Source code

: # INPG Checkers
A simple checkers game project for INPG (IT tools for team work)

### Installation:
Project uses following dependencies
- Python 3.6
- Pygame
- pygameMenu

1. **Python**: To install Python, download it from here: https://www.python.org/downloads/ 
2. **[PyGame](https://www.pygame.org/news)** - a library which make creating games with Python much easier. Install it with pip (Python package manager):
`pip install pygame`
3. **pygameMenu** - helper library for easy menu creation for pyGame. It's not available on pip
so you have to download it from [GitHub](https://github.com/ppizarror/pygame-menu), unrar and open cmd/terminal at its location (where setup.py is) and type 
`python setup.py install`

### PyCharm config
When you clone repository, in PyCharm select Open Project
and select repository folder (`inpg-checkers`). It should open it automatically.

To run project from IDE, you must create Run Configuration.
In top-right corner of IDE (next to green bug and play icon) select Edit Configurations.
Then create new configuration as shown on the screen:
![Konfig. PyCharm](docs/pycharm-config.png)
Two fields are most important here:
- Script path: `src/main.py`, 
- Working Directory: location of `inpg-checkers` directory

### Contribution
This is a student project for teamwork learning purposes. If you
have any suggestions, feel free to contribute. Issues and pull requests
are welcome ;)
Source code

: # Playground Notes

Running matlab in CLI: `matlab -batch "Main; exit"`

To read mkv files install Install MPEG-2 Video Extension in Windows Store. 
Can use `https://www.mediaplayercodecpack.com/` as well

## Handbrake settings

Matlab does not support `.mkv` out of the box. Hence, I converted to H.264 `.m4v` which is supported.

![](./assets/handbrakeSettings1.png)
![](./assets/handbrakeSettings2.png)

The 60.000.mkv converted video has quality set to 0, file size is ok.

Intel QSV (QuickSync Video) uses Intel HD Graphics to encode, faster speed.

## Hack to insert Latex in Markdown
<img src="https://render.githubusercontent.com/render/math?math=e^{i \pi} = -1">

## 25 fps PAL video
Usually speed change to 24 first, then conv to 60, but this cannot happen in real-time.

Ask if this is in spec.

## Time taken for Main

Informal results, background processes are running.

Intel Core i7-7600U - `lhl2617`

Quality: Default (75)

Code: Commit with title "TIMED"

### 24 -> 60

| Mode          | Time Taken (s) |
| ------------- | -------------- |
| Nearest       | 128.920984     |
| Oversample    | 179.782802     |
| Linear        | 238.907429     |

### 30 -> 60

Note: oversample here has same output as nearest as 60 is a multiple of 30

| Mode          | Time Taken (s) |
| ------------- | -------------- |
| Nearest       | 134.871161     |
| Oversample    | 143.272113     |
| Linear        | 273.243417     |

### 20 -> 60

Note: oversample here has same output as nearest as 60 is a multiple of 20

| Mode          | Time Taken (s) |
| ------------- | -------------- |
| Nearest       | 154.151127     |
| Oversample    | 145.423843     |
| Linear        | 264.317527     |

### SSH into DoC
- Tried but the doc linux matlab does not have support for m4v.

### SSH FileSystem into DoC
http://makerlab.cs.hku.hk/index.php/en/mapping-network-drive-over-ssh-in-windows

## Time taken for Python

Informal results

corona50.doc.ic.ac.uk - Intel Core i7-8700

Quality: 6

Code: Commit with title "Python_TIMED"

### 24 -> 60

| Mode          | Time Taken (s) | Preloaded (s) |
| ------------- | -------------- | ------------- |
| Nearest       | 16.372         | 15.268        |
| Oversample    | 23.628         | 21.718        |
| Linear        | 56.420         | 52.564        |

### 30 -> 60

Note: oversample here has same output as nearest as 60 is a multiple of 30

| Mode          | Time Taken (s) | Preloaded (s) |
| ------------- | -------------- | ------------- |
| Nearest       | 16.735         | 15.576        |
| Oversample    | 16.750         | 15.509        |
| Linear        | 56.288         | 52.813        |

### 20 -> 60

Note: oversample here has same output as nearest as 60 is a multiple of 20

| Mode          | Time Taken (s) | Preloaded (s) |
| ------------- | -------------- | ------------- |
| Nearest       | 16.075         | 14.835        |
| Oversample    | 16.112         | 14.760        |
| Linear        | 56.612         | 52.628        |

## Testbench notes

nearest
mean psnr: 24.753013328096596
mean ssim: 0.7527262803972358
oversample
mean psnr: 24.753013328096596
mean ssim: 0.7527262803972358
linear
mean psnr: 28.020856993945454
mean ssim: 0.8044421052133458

---

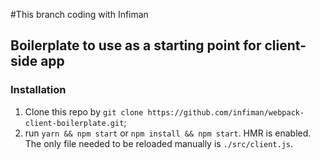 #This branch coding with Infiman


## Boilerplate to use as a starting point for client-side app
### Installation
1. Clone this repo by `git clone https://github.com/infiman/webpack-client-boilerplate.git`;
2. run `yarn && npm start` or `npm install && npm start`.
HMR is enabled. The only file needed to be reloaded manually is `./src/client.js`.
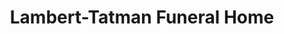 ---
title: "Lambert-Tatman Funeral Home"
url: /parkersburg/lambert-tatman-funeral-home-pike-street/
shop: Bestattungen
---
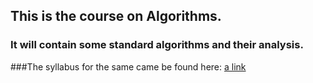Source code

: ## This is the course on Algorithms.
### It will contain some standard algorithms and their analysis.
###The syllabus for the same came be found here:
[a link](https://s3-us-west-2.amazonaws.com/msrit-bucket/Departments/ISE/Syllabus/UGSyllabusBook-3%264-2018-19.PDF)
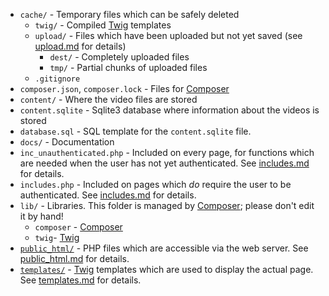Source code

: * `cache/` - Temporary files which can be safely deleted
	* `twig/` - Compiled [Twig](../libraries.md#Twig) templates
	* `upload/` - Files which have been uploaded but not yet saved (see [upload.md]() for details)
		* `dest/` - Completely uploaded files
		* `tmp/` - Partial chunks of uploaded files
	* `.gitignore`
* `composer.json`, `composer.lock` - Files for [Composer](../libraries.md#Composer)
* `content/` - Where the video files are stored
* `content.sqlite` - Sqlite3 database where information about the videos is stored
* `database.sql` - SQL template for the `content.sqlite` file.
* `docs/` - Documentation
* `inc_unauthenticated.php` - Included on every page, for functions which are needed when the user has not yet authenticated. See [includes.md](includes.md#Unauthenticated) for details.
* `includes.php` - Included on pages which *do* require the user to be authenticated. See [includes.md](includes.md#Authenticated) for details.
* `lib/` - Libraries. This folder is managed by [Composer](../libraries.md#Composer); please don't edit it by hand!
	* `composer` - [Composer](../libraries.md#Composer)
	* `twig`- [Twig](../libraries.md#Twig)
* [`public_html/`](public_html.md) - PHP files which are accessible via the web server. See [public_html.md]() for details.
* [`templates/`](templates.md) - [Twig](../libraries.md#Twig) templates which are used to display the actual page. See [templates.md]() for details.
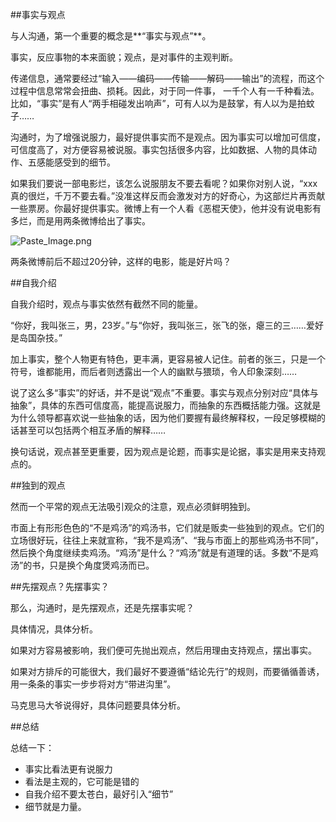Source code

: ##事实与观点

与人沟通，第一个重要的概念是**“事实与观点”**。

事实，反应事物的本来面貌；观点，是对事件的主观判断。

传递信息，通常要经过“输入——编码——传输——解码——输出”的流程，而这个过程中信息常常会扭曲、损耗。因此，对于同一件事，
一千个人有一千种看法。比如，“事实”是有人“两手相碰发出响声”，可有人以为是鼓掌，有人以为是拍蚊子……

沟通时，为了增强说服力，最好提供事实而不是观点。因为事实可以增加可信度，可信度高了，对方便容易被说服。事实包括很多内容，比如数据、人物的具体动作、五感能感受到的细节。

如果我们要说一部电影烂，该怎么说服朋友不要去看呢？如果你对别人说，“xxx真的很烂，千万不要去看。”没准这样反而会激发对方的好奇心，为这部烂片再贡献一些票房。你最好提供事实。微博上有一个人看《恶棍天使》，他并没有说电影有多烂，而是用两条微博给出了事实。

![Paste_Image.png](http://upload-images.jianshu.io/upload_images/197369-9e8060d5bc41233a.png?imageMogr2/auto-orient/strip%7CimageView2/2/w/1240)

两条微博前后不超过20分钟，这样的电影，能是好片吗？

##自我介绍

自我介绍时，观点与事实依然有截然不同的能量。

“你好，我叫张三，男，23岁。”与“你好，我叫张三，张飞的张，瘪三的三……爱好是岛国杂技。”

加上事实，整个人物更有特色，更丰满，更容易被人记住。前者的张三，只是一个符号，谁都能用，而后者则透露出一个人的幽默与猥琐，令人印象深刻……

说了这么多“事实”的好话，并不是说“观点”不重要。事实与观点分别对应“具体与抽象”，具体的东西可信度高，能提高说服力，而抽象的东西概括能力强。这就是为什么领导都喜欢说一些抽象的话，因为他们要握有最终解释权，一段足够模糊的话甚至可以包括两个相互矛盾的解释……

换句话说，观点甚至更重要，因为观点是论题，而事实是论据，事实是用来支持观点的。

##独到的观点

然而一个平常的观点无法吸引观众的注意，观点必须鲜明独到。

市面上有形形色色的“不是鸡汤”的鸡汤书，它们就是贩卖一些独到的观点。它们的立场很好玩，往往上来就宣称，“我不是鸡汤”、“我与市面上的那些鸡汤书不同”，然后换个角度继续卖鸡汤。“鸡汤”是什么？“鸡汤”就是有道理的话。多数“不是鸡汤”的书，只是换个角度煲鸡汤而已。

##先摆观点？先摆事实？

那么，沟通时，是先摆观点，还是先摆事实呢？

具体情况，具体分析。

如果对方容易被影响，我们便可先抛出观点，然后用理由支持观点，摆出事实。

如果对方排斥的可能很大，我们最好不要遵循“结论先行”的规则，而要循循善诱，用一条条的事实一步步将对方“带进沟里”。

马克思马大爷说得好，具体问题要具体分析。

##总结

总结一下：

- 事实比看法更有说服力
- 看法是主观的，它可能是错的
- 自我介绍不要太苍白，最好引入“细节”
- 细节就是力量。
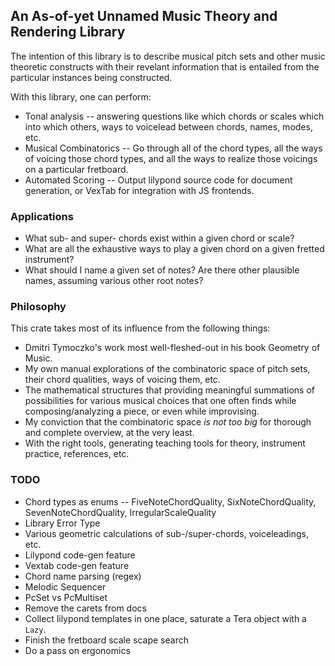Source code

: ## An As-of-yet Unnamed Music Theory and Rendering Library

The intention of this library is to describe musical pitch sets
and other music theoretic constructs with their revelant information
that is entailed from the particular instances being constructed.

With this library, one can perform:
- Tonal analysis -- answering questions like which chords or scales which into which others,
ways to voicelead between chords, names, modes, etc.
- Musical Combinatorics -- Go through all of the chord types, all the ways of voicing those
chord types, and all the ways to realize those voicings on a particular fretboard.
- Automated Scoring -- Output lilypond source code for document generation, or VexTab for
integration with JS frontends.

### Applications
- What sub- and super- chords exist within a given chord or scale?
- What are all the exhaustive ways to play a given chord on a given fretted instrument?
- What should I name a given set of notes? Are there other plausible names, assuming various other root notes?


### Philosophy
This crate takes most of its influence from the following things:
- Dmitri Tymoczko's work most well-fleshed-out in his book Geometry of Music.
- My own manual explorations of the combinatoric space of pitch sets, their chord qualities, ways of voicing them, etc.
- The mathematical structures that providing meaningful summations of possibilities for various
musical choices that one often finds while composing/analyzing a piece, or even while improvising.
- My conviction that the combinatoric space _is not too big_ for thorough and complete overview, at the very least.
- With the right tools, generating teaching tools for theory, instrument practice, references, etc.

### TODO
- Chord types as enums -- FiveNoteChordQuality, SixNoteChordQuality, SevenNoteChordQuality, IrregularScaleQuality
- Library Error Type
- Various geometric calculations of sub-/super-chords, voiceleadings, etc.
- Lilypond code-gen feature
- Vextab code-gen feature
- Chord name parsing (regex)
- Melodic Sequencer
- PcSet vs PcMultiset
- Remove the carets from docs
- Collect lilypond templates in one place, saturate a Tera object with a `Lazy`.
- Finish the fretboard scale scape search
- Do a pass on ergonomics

Description of the task ▸ Copy each line of the records that contains the string "Intel".

Exercise result ▸
Intel QSV (QuickSync Video) uses Intel HD Graphics to encode, faster speed.
Intel Core i7-7600U - `lhl2617`
corona50.doc.ic.ac.uk - Intel Core i7-8700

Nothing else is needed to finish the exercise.